→ Task to carry out
In the endometrial ablation text, rewrite everything from "- The NovaSure" down to "Canada in 2023.", changing "bipolar" to "monopolar".

→ Extracted text

————

Several treatment options are available, all of which work by inserting tools into the cervix to destroy the ablate the endometrium. Commonly used ablation systems include:

- The NovaSure – Endometrial Ablation System, FDA approved in 2001, utilizes a metallized mesh electrode array that is introduced into the uterine cavity, applying bipolar electrical energy that creates heat to ablate the endometrium. The Novasure average procedure time is 5 minutes from device insertion to removal and is usually performed under local and/or conscious sedation anesthesia. Most patients leave the treatment center within one hour of treatment. In the Novasure randomized controlled trial for FDA approval, the success rate (i.e., bleeding reduced to a normal or less level) was 78% and the amenorrhea rate (i.e., bleeding eliminated) was 36%. A new version of the device was approved for use in Europe and Canada in 2023.
- The Minerva – Endometrial Ablation System, was FDA approved in July 2015. Minerva works by generating heat from plasma energy that is created and contained inside a leak-proof ablation array that takes the shape of the uterine cavity. The hot membrane surface of the array ablates the endometrium. The Minerva procedure is the fastest FDA-approved treatment, average procedure time is 3.1 minutes from device insertion to removal, and is usually performed under local and/or conscious sedation anesthesia. Most patients leave the treatment center within one hour of treatment. In the Minerva randomized controlled trial for FDA approval, the success rate was 93% and the amenorrhea rate was 72%.
- The Genesys HTA – Hydro-Thermal Ablation System, FDA approved in 2001, uses a hysteroscope device which is inserted into the uterus through the cervical canal, to help doctors safely confirm proper probe placement and to see the area they are treating. In this procedure, the doctor looks at the inside of the uterus with the hysteroscope and then fills the uterus with saline fluid. The fluid is then slowly heated, and the lining of the uterus is burned so that menstrual bleeding periods become less heavy and, in some cases, even stops. The fluid is then cooled and removed by special tubing to protect the external areas of the body from any burns. The average procedure time is 26 minutes. In the HTA randomized controlled trial for FDA approval, the success rate was 68% and amenorrhea rate was 35%.

————

→ Stored records

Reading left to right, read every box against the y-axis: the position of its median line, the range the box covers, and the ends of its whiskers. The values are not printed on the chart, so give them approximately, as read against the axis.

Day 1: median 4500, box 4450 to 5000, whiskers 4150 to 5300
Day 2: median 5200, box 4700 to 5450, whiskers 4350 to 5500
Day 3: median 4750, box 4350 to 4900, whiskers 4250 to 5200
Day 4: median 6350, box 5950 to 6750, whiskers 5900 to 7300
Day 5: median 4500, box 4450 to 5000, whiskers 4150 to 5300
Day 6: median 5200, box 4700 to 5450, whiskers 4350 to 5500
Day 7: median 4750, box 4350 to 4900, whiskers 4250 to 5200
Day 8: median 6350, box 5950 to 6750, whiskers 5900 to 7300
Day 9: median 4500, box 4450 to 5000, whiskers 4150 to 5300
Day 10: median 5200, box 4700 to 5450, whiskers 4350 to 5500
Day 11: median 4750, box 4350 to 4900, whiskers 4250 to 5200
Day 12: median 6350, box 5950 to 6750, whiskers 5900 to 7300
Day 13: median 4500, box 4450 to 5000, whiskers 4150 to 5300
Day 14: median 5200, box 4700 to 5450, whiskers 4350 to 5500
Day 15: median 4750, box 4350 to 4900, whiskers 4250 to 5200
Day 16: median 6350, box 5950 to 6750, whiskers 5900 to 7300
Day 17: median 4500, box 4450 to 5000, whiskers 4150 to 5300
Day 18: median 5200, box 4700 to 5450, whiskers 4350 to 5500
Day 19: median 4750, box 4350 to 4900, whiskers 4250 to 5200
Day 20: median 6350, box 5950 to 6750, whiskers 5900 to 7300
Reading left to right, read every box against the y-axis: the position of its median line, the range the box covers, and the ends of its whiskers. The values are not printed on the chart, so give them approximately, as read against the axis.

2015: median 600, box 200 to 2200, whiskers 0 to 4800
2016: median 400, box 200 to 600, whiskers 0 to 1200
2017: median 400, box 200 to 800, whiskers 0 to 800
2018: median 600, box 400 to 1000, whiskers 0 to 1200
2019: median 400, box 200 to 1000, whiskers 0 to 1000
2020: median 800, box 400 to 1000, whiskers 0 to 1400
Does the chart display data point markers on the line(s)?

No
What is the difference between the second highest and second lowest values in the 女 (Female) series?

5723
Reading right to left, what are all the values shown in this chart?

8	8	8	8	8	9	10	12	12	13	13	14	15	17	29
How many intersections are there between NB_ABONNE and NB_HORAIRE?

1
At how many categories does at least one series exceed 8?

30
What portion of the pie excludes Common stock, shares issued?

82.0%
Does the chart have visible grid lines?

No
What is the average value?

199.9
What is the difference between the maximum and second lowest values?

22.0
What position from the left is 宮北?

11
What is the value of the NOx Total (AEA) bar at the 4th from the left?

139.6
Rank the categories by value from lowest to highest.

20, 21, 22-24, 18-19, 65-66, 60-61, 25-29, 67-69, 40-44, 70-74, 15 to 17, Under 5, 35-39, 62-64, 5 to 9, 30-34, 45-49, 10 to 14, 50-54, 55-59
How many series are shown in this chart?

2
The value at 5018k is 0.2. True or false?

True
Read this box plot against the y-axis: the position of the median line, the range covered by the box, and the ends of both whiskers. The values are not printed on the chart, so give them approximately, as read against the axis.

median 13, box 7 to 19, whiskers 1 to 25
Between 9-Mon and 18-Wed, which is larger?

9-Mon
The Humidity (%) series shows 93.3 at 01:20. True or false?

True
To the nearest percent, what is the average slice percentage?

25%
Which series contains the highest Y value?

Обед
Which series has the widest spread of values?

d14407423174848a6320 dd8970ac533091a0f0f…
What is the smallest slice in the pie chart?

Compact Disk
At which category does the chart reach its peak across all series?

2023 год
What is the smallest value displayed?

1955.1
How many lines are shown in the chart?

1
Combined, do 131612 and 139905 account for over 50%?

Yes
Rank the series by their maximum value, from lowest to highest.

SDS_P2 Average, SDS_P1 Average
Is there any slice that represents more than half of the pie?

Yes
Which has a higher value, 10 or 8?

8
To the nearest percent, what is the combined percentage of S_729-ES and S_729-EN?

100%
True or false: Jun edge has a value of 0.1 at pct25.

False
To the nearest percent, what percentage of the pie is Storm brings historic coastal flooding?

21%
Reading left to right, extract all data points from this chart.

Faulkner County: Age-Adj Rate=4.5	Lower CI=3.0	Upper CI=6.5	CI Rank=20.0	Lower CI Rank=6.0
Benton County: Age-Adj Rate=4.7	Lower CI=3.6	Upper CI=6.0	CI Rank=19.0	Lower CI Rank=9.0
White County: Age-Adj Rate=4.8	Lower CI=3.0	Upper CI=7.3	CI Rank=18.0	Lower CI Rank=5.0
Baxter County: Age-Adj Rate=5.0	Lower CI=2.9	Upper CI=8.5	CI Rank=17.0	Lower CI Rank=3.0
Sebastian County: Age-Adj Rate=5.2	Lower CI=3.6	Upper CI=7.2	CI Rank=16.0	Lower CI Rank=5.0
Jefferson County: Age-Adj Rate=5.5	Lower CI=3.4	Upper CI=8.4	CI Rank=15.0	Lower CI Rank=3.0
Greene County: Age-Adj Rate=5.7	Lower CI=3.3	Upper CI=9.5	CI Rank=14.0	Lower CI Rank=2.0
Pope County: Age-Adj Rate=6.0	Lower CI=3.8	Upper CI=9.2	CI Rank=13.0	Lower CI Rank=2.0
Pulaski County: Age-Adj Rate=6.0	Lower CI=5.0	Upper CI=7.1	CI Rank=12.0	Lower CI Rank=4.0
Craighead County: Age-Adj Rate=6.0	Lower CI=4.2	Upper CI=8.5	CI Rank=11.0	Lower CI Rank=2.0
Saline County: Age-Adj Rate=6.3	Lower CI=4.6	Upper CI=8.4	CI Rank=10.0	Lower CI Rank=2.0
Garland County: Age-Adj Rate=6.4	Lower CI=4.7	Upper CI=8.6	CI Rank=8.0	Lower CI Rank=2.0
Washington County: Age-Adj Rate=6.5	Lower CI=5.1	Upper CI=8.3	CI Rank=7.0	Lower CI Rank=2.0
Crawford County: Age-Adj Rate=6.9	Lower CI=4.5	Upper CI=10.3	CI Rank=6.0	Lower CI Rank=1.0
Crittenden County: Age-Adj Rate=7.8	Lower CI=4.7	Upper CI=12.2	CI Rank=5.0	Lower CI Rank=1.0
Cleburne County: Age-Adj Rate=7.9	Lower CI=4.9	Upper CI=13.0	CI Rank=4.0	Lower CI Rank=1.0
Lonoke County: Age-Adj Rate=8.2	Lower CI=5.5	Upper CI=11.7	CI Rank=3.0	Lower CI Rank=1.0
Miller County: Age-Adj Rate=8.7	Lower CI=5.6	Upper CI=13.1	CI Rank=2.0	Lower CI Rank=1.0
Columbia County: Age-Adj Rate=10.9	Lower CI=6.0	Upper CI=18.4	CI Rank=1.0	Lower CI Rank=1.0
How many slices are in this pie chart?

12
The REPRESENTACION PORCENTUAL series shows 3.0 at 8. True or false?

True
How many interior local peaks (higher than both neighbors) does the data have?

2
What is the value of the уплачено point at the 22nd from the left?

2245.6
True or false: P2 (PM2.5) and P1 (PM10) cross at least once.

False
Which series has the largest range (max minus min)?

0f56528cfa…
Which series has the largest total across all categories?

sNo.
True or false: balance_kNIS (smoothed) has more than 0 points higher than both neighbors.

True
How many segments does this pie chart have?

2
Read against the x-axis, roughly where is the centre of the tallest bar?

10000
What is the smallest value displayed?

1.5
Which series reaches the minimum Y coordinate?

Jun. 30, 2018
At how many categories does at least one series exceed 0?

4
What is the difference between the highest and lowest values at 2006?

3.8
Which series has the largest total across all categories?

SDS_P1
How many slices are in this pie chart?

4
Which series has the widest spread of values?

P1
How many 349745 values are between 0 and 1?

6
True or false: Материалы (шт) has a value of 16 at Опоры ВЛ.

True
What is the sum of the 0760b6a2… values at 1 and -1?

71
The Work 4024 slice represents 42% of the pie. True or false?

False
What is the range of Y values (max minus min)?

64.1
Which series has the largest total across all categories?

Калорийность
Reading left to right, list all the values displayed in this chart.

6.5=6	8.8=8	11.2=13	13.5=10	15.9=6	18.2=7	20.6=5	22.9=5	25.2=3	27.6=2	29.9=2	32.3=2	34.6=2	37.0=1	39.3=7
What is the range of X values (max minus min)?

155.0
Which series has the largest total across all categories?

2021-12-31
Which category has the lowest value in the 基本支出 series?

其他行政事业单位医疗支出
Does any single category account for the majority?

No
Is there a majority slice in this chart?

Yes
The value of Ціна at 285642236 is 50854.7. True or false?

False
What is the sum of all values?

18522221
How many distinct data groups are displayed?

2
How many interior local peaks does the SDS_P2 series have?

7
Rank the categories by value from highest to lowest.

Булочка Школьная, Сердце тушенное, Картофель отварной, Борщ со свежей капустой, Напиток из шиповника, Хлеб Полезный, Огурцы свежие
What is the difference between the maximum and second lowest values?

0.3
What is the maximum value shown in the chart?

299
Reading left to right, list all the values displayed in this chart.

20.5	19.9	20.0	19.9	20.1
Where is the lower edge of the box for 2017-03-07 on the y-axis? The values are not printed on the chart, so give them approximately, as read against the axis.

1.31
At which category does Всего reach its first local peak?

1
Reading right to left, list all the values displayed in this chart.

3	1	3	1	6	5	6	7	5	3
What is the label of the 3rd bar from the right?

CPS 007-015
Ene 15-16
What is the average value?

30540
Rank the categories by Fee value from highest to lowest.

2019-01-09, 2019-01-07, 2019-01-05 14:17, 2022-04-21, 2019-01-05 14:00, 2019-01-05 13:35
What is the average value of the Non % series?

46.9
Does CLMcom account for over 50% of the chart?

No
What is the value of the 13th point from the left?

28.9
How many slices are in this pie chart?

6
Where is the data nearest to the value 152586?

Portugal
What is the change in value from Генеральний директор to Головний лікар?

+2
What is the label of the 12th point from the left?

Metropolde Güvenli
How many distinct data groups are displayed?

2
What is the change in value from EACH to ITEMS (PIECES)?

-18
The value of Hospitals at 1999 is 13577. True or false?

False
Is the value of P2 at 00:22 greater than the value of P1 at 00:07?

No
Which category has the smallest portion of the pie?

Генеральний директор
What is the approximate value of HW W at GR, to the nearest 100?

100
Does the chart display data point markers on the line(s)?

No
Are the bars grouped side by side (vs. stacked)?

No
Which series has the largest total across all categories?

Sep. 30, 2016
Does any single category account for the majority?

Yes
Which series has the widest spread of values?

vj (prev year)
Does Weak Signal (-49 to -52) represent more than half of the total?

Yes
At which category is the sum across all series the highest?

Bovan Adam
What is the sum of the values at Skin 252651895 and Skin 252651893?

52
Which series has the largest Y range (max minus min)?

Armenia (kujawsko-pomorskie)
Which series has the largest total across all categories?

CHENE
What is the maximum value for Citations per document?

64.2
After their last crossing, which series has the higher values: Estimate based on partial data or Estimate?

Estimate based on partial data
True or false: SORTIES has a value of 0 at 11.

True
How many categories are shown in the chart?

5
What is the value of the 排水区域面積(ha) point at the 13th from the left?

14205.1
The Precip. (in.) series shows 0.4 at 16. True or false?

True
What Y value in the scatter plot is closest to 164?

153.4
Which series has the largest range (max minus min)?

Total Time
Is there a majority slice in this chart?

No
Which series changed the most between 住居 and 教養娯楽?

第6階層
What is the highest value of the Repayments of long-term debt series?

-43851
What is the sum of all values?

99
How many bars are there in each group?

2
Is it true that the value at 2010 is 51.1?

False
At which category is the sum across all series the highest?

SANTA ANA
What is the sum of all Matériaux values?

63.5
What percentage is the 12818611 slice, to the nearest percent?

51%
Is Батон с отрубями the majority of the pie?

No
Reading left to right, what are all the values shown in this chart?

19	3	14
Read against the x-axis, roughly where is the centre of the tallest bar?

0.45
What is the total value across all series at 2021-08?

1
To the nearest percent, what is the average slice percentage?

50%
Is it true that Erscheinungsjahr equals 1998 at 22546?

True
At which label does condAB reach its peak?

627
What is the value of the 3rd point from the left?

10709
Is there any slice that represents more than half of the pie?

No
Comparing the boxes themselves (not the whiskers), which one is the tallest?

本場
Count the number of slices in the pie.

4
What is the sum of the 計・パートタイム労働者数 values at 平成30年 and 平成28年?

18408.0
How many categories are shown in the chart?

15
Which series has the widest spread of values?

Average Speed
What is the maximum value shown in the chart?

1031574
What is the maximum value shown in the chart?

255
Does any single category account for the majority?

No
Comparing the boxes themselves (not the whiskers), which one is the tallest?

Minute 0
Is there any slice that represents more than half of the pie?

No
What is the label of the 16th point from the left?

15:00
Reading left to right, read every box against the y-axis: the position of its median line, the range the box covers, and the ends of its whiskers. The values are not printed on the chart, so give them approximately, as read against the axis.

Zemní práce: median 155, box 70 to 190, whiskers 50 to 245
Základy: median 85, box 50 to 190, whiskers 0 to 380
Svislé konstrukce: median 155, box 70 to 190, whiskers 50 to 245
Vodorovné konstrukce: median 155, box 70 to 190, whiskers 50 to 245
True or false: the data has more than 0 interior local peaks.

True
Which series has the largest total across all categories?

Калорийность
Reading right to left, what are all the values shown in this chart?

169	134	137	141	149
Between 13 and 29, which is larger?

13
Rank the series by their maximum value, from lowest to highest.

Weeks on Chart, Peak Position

————

→ Response area
- The NovaSure – Endometrial Ablation System, FDA approved in 2001, utilizes a metallized mesh electrode array that is introduced into the uterine cavity, applying monopolar electrical energy that creates heat to ablate the endometrium. The Novasure average procedure time is 5 minutes from device insertion to removal and is usually performed under local and/or conscious sedation anesthesia. Most patients leave the treatment center within one hour of treatment. In the Novasure randomized controlled trial for FDA approval, the success rate (i.e., bleeding reduced to a normal or less level) was 78% and the amenorrhea rate (i.e., bleeding eliminated) was 36%. A new version of the device was approved for use in Europe and Canada in 2023.